Regarding the second objective: the development of innovative data analysis methods, we have developed new and efficient map-making methods handling systematics, in particular HWP, beam and gain systematics, using models of the instrument components developed within the project. Map-making is an important data analysis step for the CMB measurement, reducing the data from measurements acquired continuously in time by each individual detector to the pixelized maps of the estimated sky signal, also removing instrument effects. One aspect of the work concerned the generalization of the map-making method for the inclusion of other maps than the sky temperature and polarization capturing specific systematics effects: band-pass mismatches, pointing errors, gain errors and HWP spurious systematics. Other methods developed include: joint estimation of maps and instrument parameters (HWP in particular) in a maximum likelihood approach and a Wiener filtering approach.
We have developed astrophysical component separation methods adapted for CMB B-mode searches in light of the most recent foreground emission modeling. Hybrid (or semi-blind) methods are under development and more flexible blind method have been tested in presence of instrumental effects modeled in the project. The inclusion of such effects is the originality of CMB-Inflate. Consequent work has taken place for the comparison of methodologies.

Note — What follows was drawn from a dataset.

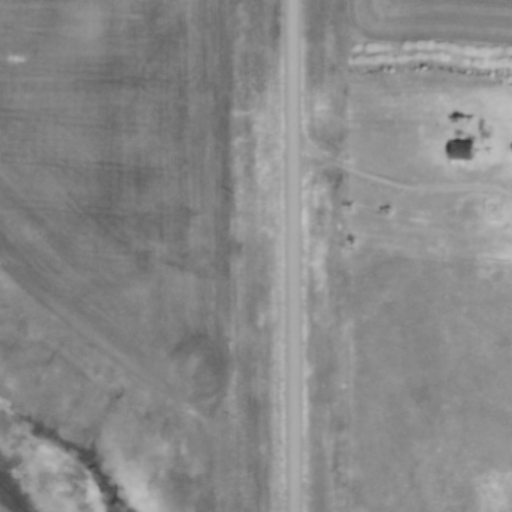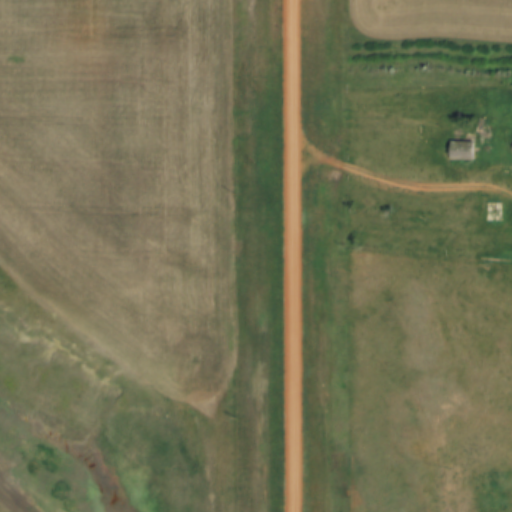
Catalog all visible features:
building: (467, 149)
road: (395, 186)
road: (293, 256)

Two simulations frameworks including instrumental and foreground emission models developed in the project were put in place with the objectives of testing our models and methodologies. Instrumental effects that are being integrated in the simulation frameworks include: optical effect convolution; HWP Mueller matrix; noise models and detector response including the interaction with the focal plane.
The last aspect concerns the global end-to-end analysis. Work is performed in synergy with the Cosmoglobe and BeyondPlanck EU funded projects: an analysis pipeline for LiteBIRD is put in place; young researchers participating to the project have been trained for high-level end-to-end data analysis during several secondments; advanced likelihood techniques to estimate science parameters have been developed and tested with our data model.